* Aim of the exercise *
Repeat each line of the material below exactly as it appears, minus any pictures.

* Extracted material *
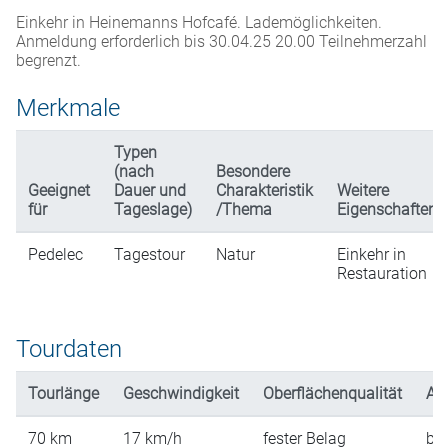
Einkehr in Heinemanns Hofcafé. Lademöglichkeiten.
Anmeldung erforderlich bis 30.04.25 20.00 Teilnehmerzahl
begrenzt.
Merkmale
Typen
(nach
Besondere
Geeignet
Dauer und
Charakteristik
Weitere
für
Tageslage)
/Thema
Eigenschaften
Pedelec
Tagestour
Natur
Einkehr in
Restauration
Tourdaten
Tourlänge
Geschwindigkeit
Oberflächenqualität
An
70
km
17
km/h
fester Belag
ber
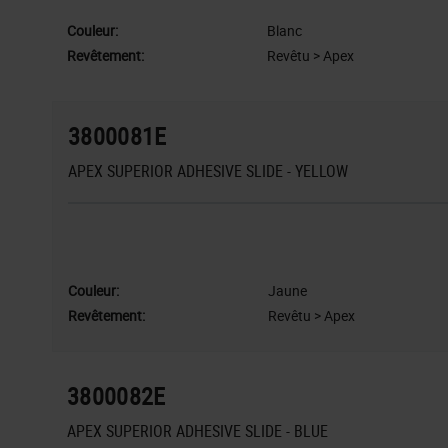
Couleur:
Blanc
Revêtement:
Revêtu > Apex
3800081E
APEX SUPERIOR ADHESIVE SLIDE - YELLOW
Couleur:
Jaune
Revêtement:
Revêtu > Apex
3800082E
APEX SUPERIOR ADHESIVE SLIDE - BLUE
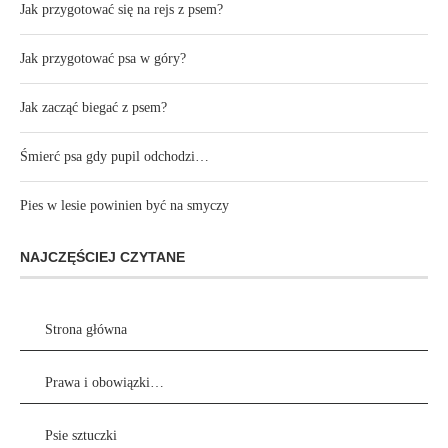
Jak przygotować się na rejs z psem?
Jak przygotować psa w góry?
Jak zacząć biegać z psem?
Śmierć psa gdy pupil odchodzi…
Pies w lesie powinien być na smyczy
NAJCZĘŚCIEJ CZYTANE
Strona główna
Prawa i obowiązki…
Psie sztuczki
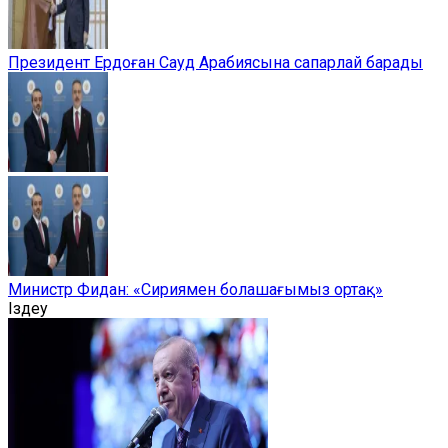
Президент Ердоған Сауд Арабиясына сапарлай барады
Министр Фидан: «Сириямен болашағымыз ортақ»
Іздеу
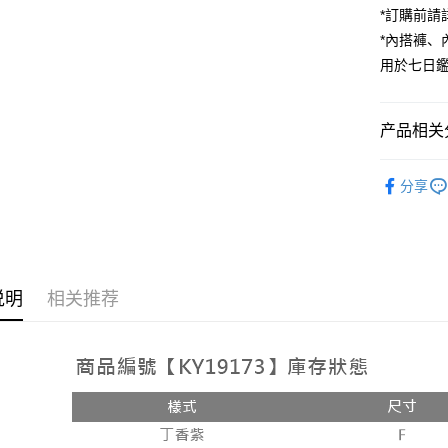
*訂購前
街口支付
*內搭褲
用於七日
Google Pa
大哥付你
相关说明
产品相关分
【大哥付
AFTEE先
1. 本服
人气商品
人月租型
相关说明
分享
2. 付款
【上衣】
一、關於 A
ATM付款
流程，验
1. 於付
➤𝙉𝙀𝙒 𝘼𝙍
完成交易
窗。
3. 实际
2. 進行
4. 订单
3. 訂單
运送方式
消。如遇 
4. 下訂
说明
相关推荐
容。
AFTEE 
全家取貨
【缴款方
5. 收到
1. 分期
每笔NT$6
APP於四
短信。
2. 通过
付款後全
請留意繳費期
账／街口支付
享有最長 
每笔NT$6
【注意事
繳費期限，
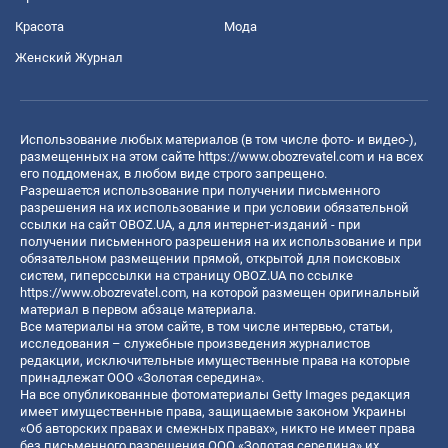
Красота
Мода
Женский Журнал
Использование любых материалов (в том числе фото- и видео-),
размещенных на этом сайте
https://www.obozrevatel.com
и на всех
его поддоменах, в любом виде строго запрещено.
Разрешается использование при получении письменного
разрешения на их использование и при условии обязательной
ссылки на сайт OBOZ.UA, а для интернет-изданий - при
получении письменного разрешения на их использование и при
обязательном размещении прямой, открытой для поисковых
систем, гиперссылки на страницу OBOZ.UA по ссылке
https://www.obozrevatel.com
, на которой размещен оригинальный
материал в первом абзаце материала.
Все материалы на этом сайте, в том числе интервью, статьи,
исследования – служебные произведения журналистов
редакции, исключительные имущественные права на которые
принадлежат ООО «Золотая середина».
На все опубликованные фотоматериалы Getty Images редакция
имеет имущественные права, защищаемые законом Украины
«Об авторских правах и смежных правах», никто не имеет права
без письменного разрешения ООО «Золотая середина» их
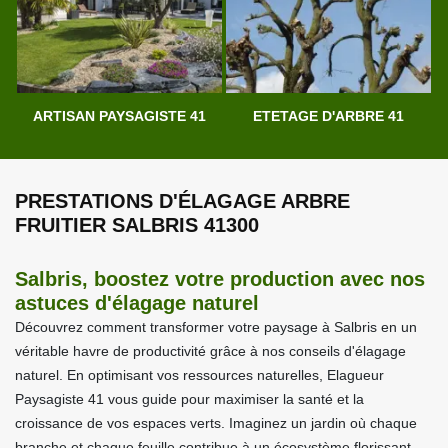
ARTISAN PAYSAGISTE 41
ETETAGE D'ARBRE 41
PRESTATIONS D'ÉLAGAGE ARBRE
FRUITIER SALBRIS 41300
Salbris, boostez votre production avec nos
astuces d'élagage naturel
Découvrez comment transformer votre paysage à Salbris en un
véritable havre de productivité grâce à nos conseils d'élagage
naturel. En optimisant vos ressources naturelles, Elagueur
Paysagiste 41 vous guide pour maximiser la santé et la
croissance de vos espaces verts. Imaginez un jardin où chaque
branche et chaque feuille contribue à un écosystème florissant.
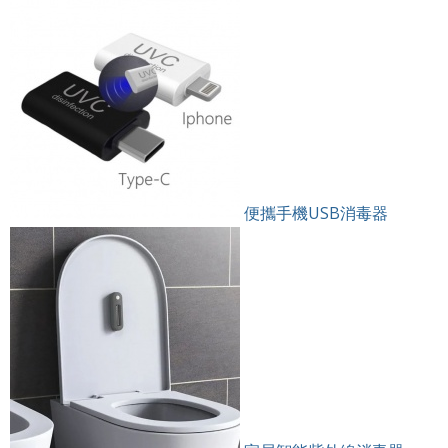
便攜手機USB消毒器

* Written solution *
Einkehr in Heinemanns Hofcafé. Lademöglichkeiten.
Anmeldung erforderlich bis 30.04.25 20.00 Teilnehmerzahl
begrenzt.
Merkmale
Typen
(nach
Besondere
Geeignet
Dauer und
Charakteristik
Weitere
für
Tageslage)
/Thema
Eigenschaften
Pedelec
Tagestour
Natur
Einkehr in
Restauration
Tourdaten
Tourlänge
Geschwindigkeit
Oberflächenqualität
An
70
km
17
km/h
fester Belag
ber
Couleur:
Blanc
Revêtement:
Revêtu > Apex
3800081E
APEX SUPERIOR ADHESIVE SLIDE - YELLOW
Couleur:
Jaune
Revêtement:
Revêtu > Apex
3800082E
APEX SUPERIOR ADHESIVE SLIDE - BLUE
Jak przygotować się na rejs z psem?
Jak przygotować psa w góry?
Jak zacząć biegać z psem?
Śmierć psa gdy pupil odchodzi…
Pies w lesie powinien być na smyczy
NAJCZĘŚCIEJ CZYTANE
Strona główna
Prawa i obowiązki…
Psie sztuczki
Президент Ердоған Сауд Арабиясына сапарлай барады
Министр Фидан: «Сириямен болашағымыз ортақ»
Іздеу
*訂購前
街口支付
*內搭褲
用於七日
Google Pa
大哥付你
相关说明
产品相关分
【大哥付
AFTEE先
1. 本服
人气商品
人月租型
相关说明
分享
2. 付款
【上衣】
一、關於 A
ATM付款
流程，验
1. 於付
➤𝙉𝙀𝙒 𝘼𝙍
完成交易
窗。
3. 实际
2. 進行
4. 订单
3. 訂單
运送方式
消。如遇 
4. 下訂
说明
相关推荐
容。
AFTEE 
全家取貨
【缴款方
5. 收到
1. 分期
每笔NT$6
APP於四
短信。
2. 通过
付款後全
請留意繳費期
账／街口支付
享有最長 
每笔NT$6
【注意事
繳費期限，
Красота
Мода
Женский Журнал
Использование любых материалов (в том числе фото- и видео-),
размещенных на этом сайте
https://www.obozrevatel.com
и на всех
его поддоменах, в любом виде строго запрещено.
Разрешается использование при получении письменного
разрешения на их использование и при условии обязательной
ссылки на сайт OBOZ.UA, а для интернет-изданий - при
получении письменного разрешения на их использование и при
обязательном размещении прямой, открытой для поисковых
систем, гиперссылки на страницу OBOZ.UA по ссылке
https://www.obozrevatel.com
, на которой размещен оригинальный
материал в первом абзаце материала.
Все материалы на этом сайте, в том числе интервью, статьи,
исследования – служебные произведения журналистов
редакции, исключительные имущественные права на которые
принадлежат ООО «Золотая середина».
На все опубликованные фотоматериалы Getty Images редакция
имеет имущественные права, защищаемые законом Украины
«Об авторских правах и смежных правах», никто не имеет права
без письменного разрешения ООО «Золотая середина» их
ARTISAN PAYSAGISTE 41
ETETAGE D'ARBRE 41
PRESTATIONS D'ÉLAGAGE ARBRE
FRUITIER SALBRIS 41300
Salbris, boostez votre production avec nos
astuces d'élagage naturel
Découvrez comment transformer votre paysage à Salbris en un
véritable havre de productivité grâce à nos conseils d'élagage
naturel. En optimisant vos ressources naturelles, Elagueur
Paysagiste 41 vous guide pour maximiser la santé et la
croissance de vos espaces verts. Imaginez un jardin où chaque
branche et chaque feuille contribue à un écosystème florissant.
便攜手機USB消毒器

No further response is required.